§ **JOB**
Give the data again exactly, without its images.

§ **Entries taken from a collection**
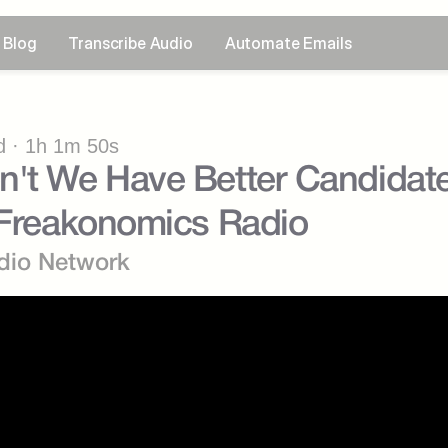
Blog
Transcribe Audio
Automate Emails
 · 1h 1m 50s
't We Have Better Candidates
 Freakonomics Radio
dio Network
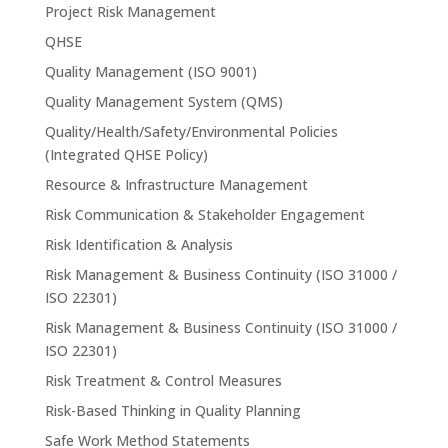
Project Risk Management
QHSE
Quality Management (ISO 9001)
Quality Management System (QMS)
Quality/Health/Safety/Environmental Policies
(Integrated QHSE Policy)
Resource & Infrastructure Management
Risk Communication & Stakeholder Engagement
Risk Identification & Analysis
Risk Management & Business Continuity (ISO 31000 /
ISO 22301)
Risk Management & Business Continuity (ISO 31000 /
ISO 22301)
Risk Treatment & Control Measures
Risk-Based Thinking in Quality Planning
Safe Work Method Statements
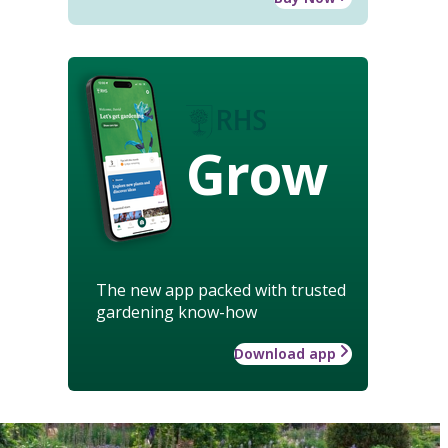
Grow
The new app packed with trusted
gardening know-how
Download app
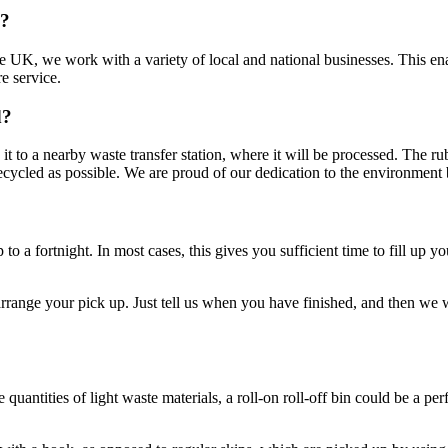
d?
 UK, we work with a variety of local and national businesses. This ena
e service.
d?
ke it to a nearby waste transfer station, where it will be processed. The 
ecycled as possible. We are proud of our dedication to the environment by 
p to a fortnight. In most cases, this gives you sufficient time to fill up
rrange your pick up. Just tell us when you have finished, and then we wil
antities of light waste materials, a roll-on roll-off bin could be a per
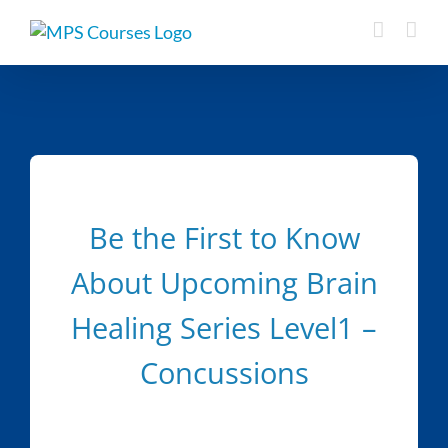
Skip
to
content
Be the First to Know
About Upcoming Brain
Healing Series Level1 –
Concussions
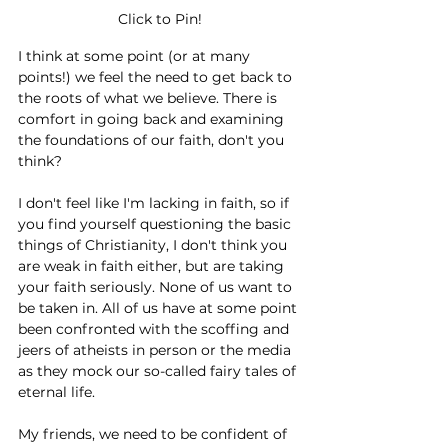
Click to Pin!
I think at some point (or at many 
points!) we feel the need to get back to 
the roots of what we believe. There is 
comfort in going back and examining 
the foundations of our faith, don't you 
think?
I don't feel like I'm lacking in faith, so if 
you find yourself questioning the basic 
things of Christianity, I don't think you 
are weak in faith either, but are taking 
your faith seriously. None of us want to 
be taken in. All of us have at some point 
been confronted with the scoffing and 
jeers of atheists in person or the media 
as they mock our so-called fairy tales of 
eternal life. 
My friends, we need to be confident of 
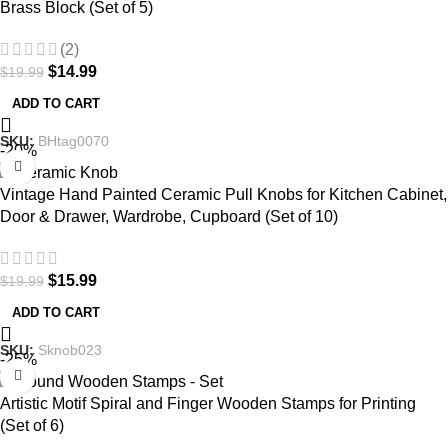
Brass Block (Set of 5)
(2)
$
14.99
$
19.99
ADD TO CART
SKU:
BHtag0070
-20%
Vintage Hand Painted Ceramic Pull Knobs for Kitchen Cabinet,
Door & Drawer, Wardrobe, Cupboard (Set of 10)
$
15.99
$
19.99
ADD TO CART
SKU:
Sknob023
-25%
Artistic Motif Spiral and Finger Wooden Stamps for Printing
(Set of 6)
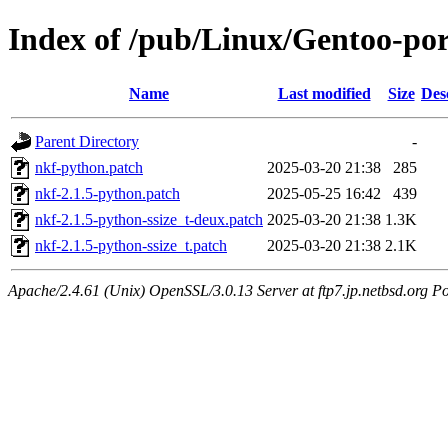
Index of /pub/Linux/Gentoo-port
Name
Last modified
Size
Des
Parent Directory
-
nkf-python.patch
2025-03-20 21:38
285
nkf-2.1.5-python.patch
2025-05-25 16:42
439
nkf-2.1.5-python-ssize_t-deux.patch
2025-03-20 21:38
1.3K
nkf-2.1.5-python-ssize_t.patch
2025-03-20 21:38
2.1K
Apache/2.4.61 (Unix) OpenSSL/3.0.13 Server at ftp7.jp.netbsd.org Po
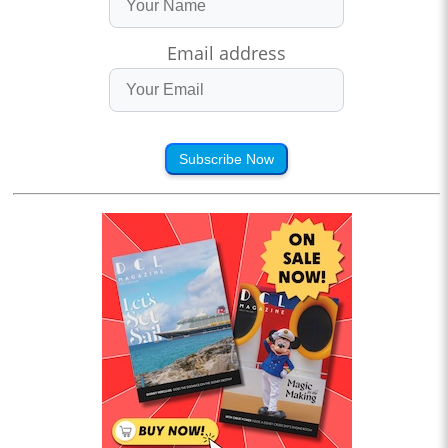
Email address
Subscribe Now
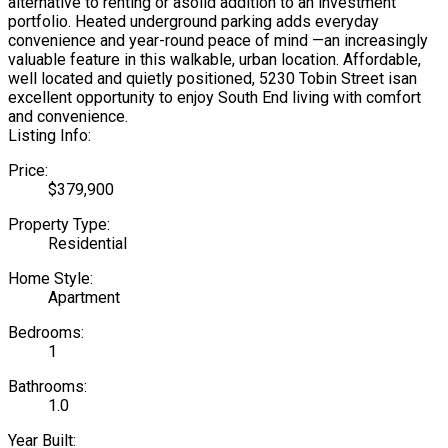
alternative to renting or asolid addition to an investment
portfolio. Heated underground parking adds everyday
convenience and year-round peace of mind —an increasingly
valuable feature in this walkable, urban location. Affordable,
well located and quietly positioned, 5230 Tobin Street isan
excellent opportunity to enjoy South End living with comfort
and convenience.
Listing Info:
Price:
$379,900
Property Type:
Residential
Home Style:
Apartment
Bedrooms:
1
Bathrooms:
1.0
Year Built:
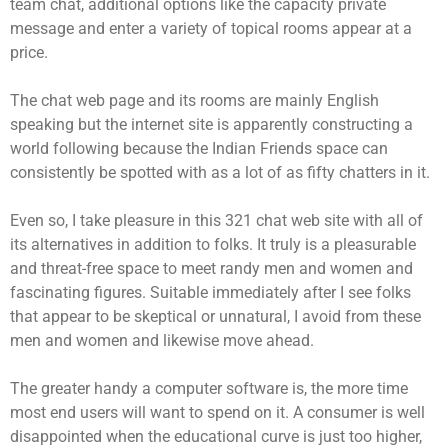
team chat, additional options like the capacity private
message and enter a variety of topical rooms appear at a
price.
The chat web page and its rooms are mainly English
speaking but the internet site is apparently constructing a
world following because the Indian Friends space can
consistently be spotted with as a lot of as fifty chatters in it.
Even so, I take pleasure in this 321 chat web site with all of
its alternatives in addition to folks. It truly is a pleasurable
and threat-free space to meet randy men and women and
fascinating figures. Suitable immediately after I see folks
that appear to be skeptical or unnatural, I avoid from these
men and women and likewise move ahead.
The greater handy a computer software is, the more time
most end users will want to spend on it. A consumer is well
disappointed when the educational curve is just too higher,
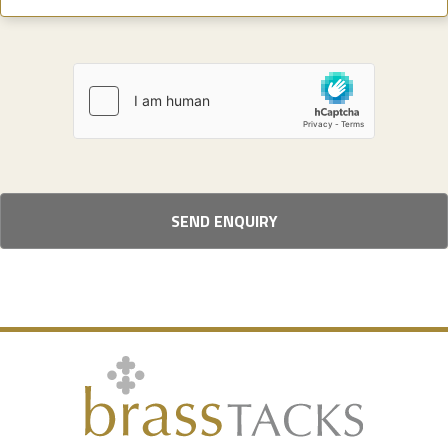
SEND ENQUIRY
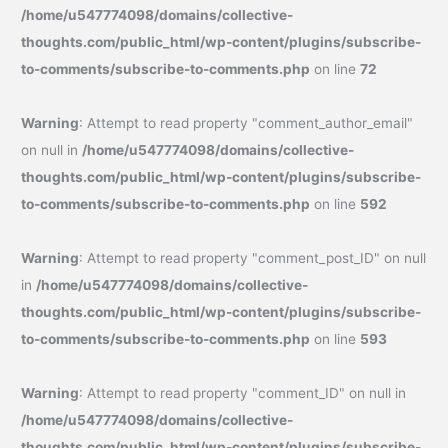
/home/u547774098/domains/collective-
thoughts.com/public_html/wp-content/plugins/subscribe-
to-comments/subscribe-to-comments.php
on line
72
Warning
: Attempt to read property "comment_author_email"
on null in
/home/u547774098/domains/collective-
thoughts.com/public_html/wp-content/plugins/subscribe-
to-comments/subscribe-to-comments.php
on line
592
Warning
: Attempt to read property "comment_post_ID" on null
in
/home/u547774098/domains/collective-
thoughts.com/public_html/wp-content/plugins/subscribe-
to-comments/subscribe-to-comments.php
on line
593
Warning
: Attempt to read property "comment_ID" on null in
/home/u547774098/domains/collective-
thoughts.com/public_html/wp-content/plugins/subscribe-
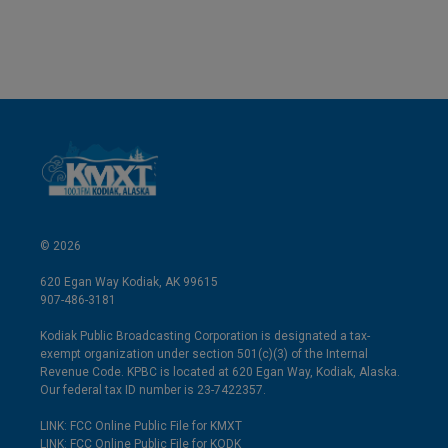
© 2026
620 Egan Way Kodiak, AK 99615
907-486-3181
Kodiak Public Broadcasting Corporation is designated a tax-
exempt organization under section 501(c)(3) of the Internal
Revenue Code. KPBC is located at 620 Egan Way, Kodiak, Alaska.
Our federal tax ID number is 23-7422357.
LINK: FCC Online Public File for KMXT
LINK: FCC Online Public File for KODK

§ **EXERCISE OUTPUT**
Blog
Transcribe Audio
Automate Emails
 · 1h 1m 50s
't We Have Better Candidates
 Freakonomics Radio
dio Network
Project Risk Management
QHSE
Quality Management (ISO 9001)
Quality Management System (QMS)
Quality/Health/Safety/Environmental Policies
(Integrated QHSE Policy)
Resource & Infrastructure Management
Risk Communication & Stakeholder Engagement
Risk Identification & Analysis
Risk Management & Business Continuity (ISO 31000 /
ISO 22301)
Risk Management & Business Continuity (ISO 31000 /
ISO 22301)
Risk Treatment & Control Measures
Risk-Based Thinking in Quality Planning
Safe Work Method Statements
Grow
The new app packed with trusted
gardening know-how
Download app
d?
 UK, we work with a variety of local and national businesses. This ena
e service.
d?
ke it to a nearby waste transfer station, where it will be processed. The 
ecycled as possible. We are proud of our dedication to the environment by 
p to a fortnight. In most cases, this gives you sufficient time to fill up
rrange your pick up. Just tell us when you have finished, and then we wil
antities of light waste materials, a roll-on roll-off bin could be a per
Skip
to
content
Be the First to Know
About Upcoming Brain
Healing Series Level1 –
Concussions
Click to Pin!
I think at some point (or at many 
points!) we feel the need to get back to 
the roots of what we believe. There is 
comfort in going back and examining 
the foundations of our faith, don't you 
think?
I don't feel like I'm lacking in faith, so if 
you find yourself questioning the basic 
things of Christianity, I don't think you 
are weak in faith either, but are taking 
your faith seriously. None of us want to 
be taken in. All of us have at some point 
been confronted with the scoffing and 
jeers of atheists in person or the media 
as they mock our so-called fairy tales of 
eternal life. 
My friends, we need to be confident of 
Brass Block (Set of 5)
(2)
$
14.99
$
19.99
ADD TO CART
SKU:
BHtag0070
-20%
Vintage Hand Painted Ceramic Pull Knobs for Kitchen Cabinet,
Door & Drawer, Wardrobe, Cupboard (Set of 10)
$
15.99
$
19.99
ADD TO CART
SKU:
Sknob023
-25%
Artistic Motif Spiral and Finger Wooden Stamps for Printing
(Set of 6)
Index of /pub/Linux/Gentoo-port
Name
Last modified
Size
Des
Parent Directory
-
nkf-python.patch
2025-03-20 21:38
285
nkf-2.1.5-python.patch
2025-05-25 16:42
439
nkf-2.1.5-python-ssize_t-deux.patch
2025-03-20 21:38
1.3K
nkf-2.1.5-python-ssize_t.patch
2025-03-20 21:38
2.1K
Apache/2.4.61 (Unix) OpenSSL/3.0.13 Server at ftp7.jp.netbsd.org Po
Email address
Subscribe Now
alternative to renting or asolid addition to an investment
portfolio. Heated underground parking adds everyday
convenience and year-round peace of mind —an increasingly
valuable feature in this walkable, urban location. Affordable,
well located and quietly positioned, 5230 Tobin Street isan
excellent opportunity to enjoy South End living with comfort
and convenience.
Listing Info:
Price:
$379,900
Property Type:
Residential
Home Style:
Apartment
Bedrooms:
1
Bathrooms:
1.0
Year Built:
team chat, additional options like the capacity private
message and enter a variety of topical rooms appear at a
price.
The chat web page and its rooms are mainly English
speaking but the internet site is apparently constructing a
world following because the Indian Friends space can
consistently be spotted with as a lot of as fifty chatters in it.
Even so, I take pleasure in this 321 chat web site with all of
its alternatives in addition to folks. It truly is a pleasurable
and threat-free space to meet randy men and women and
fascinating figures. Suitable immediately after I see folks
that appear to be skeptical or unnatural, I avoid from these
men and women and likewise move ahead.
The greater handy a computer software is, the more time
most end users will want to spend on it. A consumer is well
disappointed when the educational curve is just too higher,
SEND ENQUIRY
/home/u547774098/domains/collective-
thoughts.com/public_html/wp-content/plugins/subscribe-
to-comments/subscribe-to-comments.php
on line
72
Warning
: Attempt to read property "comment_author_email"
on null in
/home/u547774098/domains/collective-
thoughts.com/public_html/wp-content/plugins/subscribe-
to-comments/subscribe-to-comments.php
on line
592
Warning
: Attempt to read property "comment_post_ID" on null
in
/home/u547774098/domains/collective-
thoughts.com/public_html/wp-content/plugins/subscribe-
to-comments/subscribe-to-comments.php
on line
593
Warning
: Attempt to read property "comment_ID" on null in
/home/u547774098/domains/collective-
thoughts.com/public_html/wp-content/plugins/subscribe-
© 2026
620 Egan Way Kodiak, AK 99615
907-486-3181
Kodiak Public Broadcasting Corporation is designated a tax-
exempt organization under section 501(c)(3) of the Internal
Revenue Code. KPBC is located at 620 Egan Way, Kodiak, Alaska.
Our federal tax ID number is 23-7422357.
LINK: FCC Online Public File for KMXT
LINK: FCC Online Public File for KODK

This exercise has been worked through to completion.